Por isso ainda é que, no séc. XIX, a questão dos pobres, que eram ao tempo os operários, levou a que, logo no século seguinte, muitos trabalhadores, e nomeadamente os padres operários, falassem em incarnação.

“Jesus Cristo não receou arriscar na incarnação. Sendo Deus aceitou limitar-se a um homem. Sendo eterno, aceitou limitar-se num tempo da História. Estando presente em toda a parte, como diz a doutrina, aceitou viver confinado num lugar. Sendo omnipotente, aceitou o desafio da fraqueza e da pobreza, aceitou pertencer ao povo dos pobres e dos fracos, dos não detentores do poder e da riqueza; e aceitou tomar riscos concretos que lhe valeram inimizades mortais”. Mas, se Jesus incarnou para salvação dos homens, também nós temos de acreditar “que a incarnação na vida dos homens é fundamental para participar em trabalhos de libertação. Talvez pelo facto da nossa incarnação ainda não ter ido até fronteiras mais ousadas é que ainda participamos tão pouco em experiências de libertação” – escreveu o Gaspar.

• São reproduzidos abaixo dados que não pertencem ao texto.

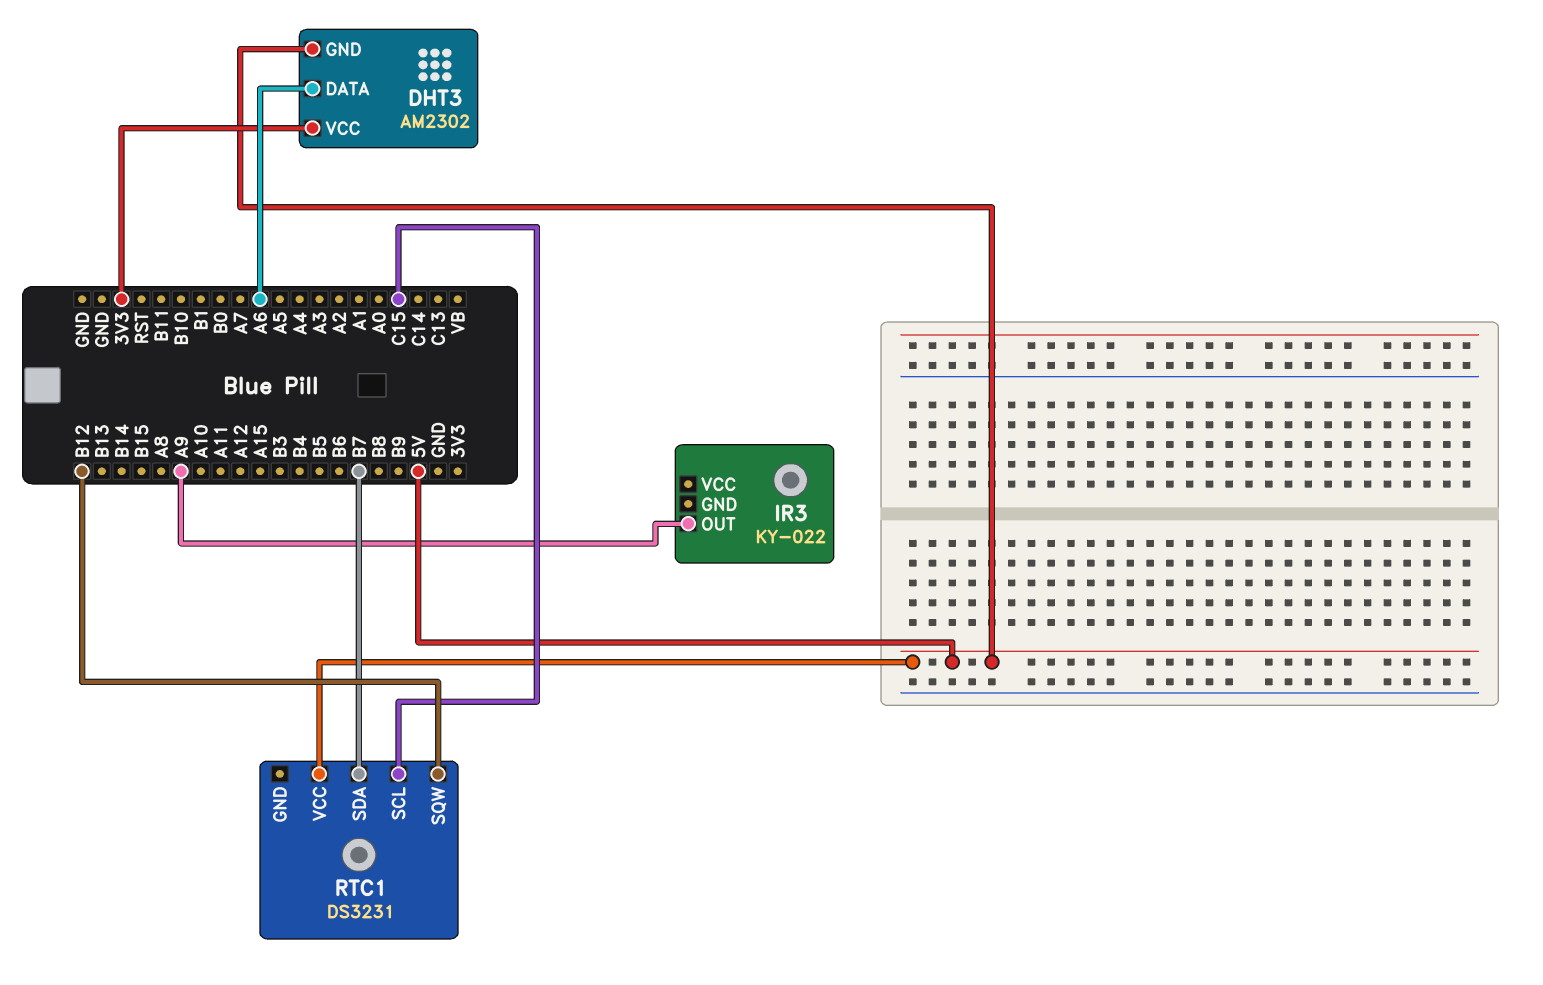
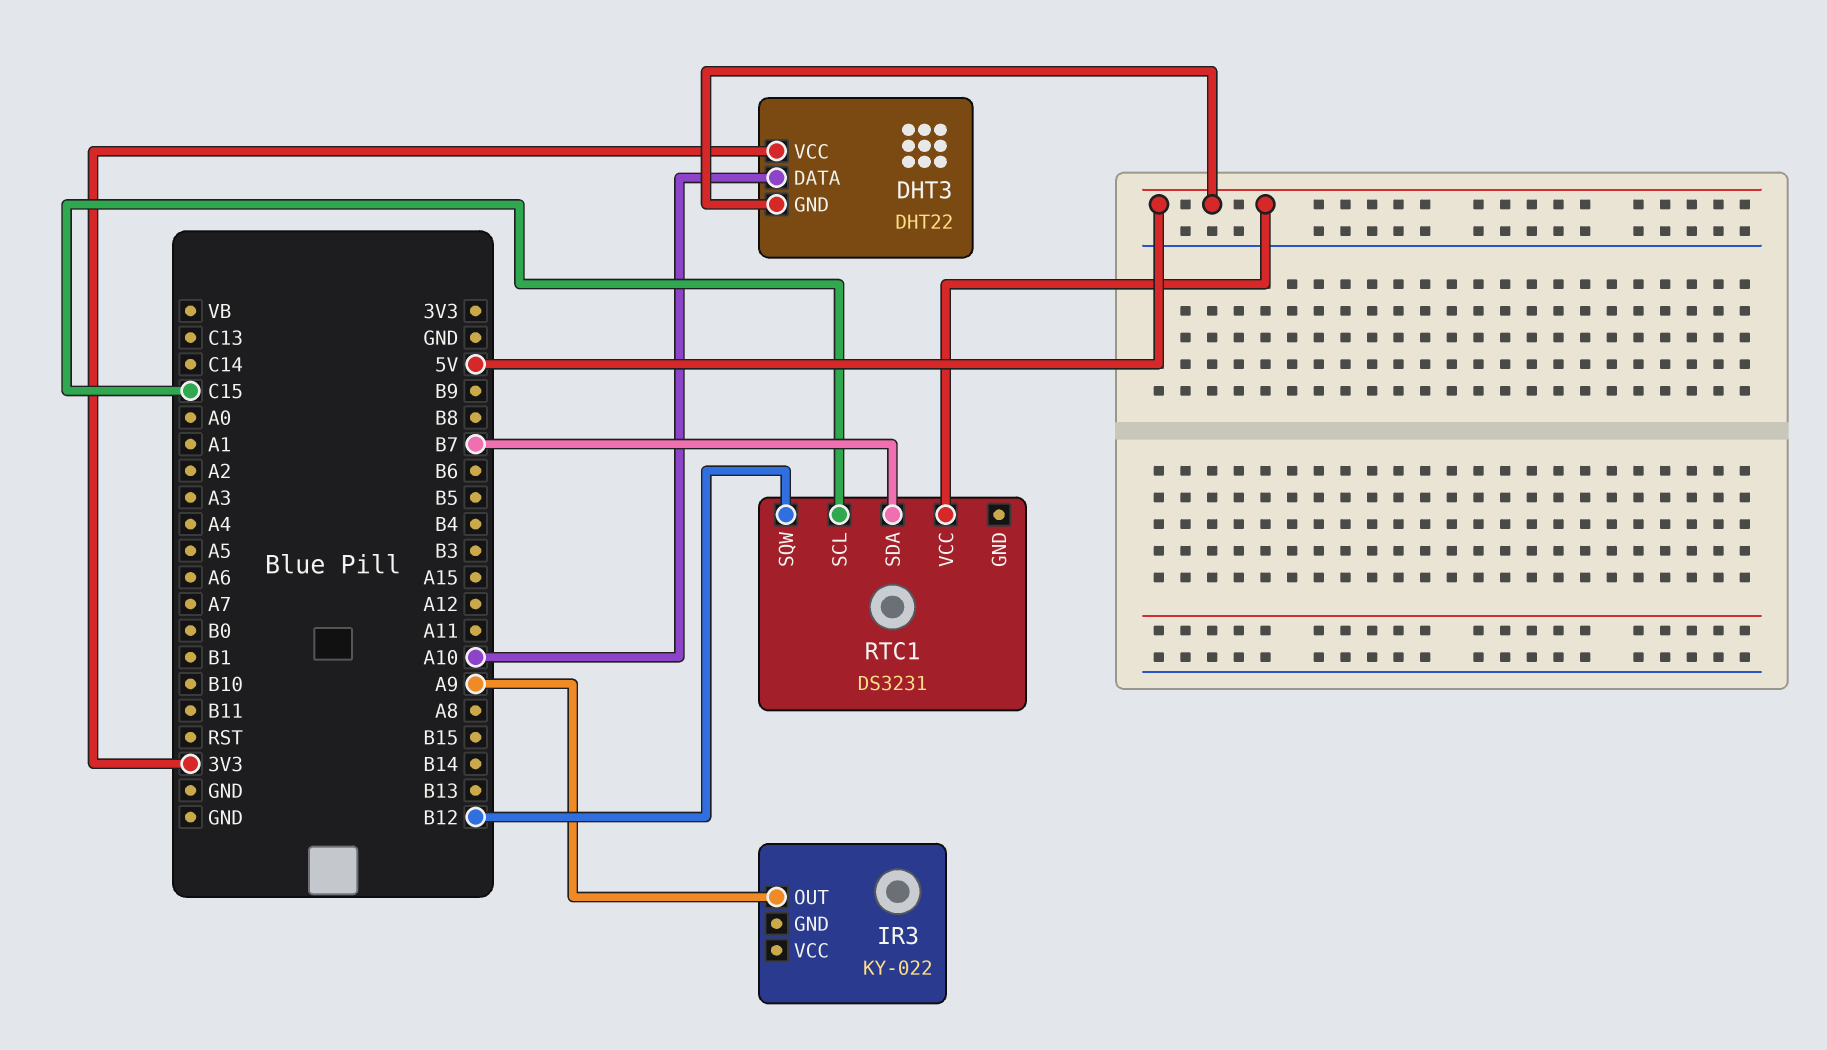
DHT3: AM2302 -> DHT22
DHT3 pin DATA: A6 -> A10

“Cristo Jesus, que era de condição divina, não se valeu da sua igualdade com Deus, mas aniquilou-se a si próprio. Assumindo a condição de servo, tornou-se semelhante aos homens. Aparecendo como homem, humilhou-se [isto é, baixou à condição do humus] ainda mais, sujeitando-se até à morte e morte de cruz. Por isso Deus o exaltou e lhe deu um nome que está acima de todo o nome” (Fl 2,6-8).

Deus não quer que os homens sejam pobres. Quer é que os pobres se façam homens em plenitude a partir da sua dignidade e da justiça de todos, e que ninguém seja arrogante e injusto do alto da sua riqueza, nem rico à custa da pobreza seja de quem for.